What is needed |
When you respond, write out each entry exactly as it stands.

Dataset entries
########

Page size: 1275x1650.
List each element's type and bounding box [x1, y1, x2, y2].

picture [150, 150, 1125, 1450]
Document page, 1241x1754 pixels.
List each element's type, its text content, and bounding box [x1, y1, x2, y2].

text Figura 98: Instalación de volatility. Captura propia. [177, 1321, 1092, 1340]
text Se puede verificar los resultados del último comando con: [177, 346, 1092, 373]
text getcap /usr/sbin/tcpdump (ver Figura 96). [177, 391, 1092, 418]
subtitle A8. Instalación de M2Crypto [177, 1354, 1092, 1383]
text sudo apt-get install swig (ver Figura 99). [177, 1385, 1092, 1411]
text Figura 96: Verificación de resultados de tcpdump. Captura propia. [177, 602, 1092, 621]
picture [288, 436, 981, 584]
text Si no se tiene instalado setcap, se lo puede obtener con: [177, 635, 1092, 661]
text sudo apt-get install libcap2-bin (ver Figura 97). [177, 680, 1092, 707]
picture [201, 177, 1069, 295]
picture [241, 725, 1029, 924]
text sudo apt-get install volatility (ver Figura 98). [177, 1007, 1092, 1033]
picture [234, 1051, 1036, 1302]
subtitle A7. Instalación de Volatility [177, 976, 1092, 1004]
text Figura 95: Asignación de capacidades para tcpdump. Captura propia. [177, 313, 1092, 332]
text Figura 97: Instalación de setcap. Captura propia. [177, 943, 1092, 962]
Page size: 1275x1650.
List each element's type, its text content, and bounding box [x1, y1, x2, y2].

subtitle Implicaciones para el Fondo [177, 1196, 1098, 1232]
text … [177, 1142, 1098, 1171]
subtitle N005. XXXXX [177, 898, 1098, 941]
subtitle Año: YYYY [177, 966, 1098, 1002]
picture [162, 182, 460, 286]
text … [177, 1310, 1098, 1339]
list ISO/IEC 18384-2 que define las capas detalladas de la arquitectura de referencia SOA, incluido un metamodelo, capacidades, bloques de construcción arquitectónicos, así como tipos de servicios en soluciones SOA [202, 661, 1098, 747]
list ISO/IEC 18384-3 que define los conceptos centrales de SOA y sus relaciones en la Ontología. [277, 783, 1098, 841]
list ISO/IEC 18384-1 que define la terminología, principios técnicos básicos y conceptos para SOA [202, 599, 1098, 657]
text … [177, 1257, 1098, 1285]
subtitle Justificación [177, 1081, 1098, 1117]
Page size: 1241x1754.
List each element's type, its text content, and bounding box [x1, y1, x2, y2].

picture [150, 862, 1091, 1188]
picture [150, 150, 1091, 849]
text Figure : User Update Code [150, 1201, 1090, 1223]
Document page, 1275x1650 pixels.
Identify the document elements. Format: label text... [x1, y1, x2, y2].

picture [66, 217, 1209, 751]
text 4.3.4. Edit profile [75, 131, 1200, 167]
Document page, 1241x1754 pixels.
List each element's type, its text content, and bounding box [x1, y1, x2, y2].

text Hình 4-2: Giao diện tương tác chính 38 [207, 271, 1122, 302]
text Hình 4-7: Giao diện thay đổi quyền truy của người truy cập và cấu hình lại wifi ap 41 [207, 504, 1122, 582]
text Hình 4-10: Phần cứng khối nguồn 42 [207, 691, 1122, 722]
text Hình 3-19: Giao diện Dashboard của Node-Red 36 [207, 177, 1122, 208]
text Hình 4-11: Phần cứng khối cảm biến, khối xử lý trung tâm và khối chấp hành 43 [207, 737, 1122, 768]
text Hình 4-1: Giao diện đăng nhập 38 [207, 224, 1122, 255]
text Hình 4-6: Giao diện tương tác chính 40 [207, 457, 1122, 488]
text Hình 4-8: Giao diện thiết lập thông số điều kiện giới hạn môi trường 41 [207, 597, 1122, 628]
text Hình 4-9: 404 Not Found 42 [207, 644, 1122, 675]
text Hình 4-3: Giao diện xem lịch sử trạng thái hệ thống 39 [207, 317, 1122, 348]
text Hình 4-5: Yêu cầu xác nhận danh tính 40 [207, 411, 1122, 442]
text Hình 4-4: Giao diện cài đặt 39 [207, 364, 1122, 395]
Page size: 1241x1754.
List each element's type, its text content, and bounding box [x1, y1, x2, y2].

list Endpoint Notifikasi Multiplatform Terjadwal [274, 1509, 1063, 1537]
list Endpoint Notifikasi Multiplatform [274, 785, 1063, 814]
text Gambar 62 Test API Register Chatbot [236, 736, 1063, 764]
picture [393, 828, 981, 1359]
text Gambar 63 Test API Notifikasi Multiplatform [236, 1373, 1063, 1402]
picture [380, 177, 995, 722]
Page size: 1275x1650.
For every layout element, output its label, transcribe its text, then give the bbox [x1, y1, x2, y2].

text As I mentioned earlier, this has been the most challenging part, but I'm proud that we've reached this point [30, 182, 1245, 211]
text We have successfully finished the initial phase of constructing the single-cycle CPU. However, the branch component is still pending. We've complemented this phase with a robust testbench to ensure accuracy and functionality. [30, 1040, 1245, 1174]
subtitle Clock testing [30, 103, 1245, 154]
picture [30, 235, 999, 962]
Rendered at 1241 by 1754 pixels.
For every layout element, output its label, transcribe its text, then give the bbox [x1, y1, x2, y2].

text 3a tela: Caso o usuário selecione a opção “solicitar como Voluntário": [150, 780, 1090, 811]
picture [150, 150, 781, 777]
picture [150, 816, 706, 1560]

########

Written reply |
Page size: 1275x1650.
List each element's type and bounding box [x1, y1, x2, y2].

picture [150, 150, 1125, 1450]
Document page, 1241x1754 pixels.
List each element's type, its text content, and bounding box [x1, y1, x2, y2].

text Figura 98: Instalación de volatility. Captura propia. [177, 1321, 1092, 1340]
text Se puede verificar los resultados del último comando con: [177, 346, 1092, 373]
text getcap /usr/sbin/tcpdump (ver Figura 96). [177, 391, 1092, 418]
subtitle A8. Instalación de M2Crypto [177, 1354, 1092, 1383]
text sudo apt-get install swig (ver Figura 99). [177, 1385, 1092, 1411]
text Figura 96: Verificación de resultados de tcpdump. Captura propia. [177, 602, 1092, 621]
picture [288, 436, 981, 584]
text Si no se tiene instalado setcap, se lo puede obtener con: [177, 635, 1092, 661]
text sudo apt-get install libcap2-bin (ver Figura 97). [177, 680, 1092, 707]
picture [201, 177, 1069, 295]
picture [241, 725, 1029, 924]
text sudo apt-get install volatility (ver Figura 98). [177, 1007, 1092, 1033]
picture [234, 1051, 1036, 1302]
subtitle A7. Instalación de Volatility [177, 976, 1092, 1004]
text Figura 95: Asignación de capacidades para tcpdump. Captura propia. [177, 313, 1092, 332]
text Figura 97: Instalación de setcap. Captura propia. [177, 943, 1092, 962]
Page size: 1275x1650.
List each element's type, its text content, and bounding box [x1, y1, x2, y2].

subtitle Implicaciones para el Fondo [177, 1196, 1098, 1232]
text … [177, 1142, 1098, 1171]
subtitle N005. XXXXX [177, 898, 1098, 941]
subtitle Año: YYYY [177, 966, 1098, 1002]
picture [162, 182, 460, 286]
text … [177, 1310, 1098, 1339]
list ISO/IEC 18384-2 que define las capas detalladas de la arquitectura de referencia SOA, incluido un metamodelo, capacidades, bloques de construcción arquitectónicos, así como tipos de servicios en soluciones SOA [202, 661, 1098, 747]
list ISO/IEC 18384-3 que define los conceptos centrales de SOA y sus relaciones en la Ontología. [277, 783, 1098, 841]
list ISO/IEC 18384-1 que define la terminología, principios técnicos básicos y conceptos para SOA [202, 599, 1098, 657]
text … [177, 1257, 1098, 1285]
subtitle Justificación [177, 1081, 1098, 1117]
Page size: 1241x1754.
List each element's type, its text content, and bounding box [x1, y1, x2, y2].

picture [150, 862, 1091, 1188]
picture [150, 150, 1091, 849]
text Figure : User Update Code [150, 1201, 1090, 1223]
Document page, 1275x1650 pixels.
Identify the document elements. Format: label text... [x1, y1, x2, y2].

picture [66, 217, 1209, 751]
text 4.3.4. Edit profile [75, 131, 1200, 167]
Document page, 1241x1754 pixels.
List each element's type, its text content, and bounding box [x1, y1, x2, y2].

text Hình 4-2: Giao diện tương tác chính 38 [207, 271, 1122, 302]
text Hình 4-7: Giao diện thay đổi quyền truy của người truy cập và cấu hình lại wifi ap 41 [207, 504, 1122, 582]
text Hình 4-10: Phần cứng khối nguồn 42 [207, 691, 1122, 722]
text Hình 3-19: Giao diện Dashboard của Node-Red 36 [207, 177, 1122, 208]
text Hình 4-11: Phần cứng khối cảm biến, khối xử lý trung tâm và khối chấp hành 43 [207, 737, 1122, 768]
text Hình 4-1: Giao diện đăng nhập 38 [207, 224, 1122, 255]
text Hình 4-6: Giao diện tương tác chính 40 [207, 457, 1122, 488]
text Hình 4-8: Giao diện thiết lập thông số điều kiện giới hạn môi trường 41 [207, 597, 1122, 628]
text Hình 4-9: 404 Not Found 42 [207, 644, 1122, 675]
text Hình 4-3: Giao diện xem lịch sử trạng thái hệ thống 39 [207, 317, 1122, 348]
text Hình 4-5: Yêu cầu xác nhận danh tính 40 [207, 411, 1122, 442]
text Hình 4-4: Giao diện cài đặt 39 [207, 364, 1122, 395]
Page size: 1241x1754.
List each element's type, its text content, and bounding box [x1, y1, x2, y2].

list Endpoint Notifikasi Multiplatform Terjadwal [274, 1509, 1063, 1537]
list Endpoint Notifikasi Multiplatform [274, 785, 1063, 814]
text Gambar 62 Test API Register Chatbot [236, 736, 1063, 764]
picture [393, 828, 981, 1359]
text Gambar 63 Test API Notifikasi Multiplatform [236, 1373, 1063, 1402]
picture [380, 177, 995, 722]
Page size: 1275x1650.
For every layout element, output its label, transcribe its text, then give the bbox [x1, y1, x2, y2].

text As I mentioned earlier, this has been the most challenging part, but I'm proud that we've reached this point [30, 182, 1245, 211]
text We have successfully finished the initial phase of constructing the single-cycle CPU. However, the branch component is still pending. We've complemented this phase with a robust testbench to ensure accuracy and functionality. [30, 1040, 1245, 1174]
subtitle Clock testing [30, 103, 1245, 154]
picture [30, 235, 999, 962]
Rendered at 1241 by 1754 pixels.
For every layout element, output its label, transcribe its text, then give the bbox [x1, y1, x2, y2].

text 3a tela: Caso o usuário selecione a opção “solicitar como Voluntário": [150, 780, 1090, 811]
picture [150, 150, 781, 777]
picture [150, 816, 706, 1560]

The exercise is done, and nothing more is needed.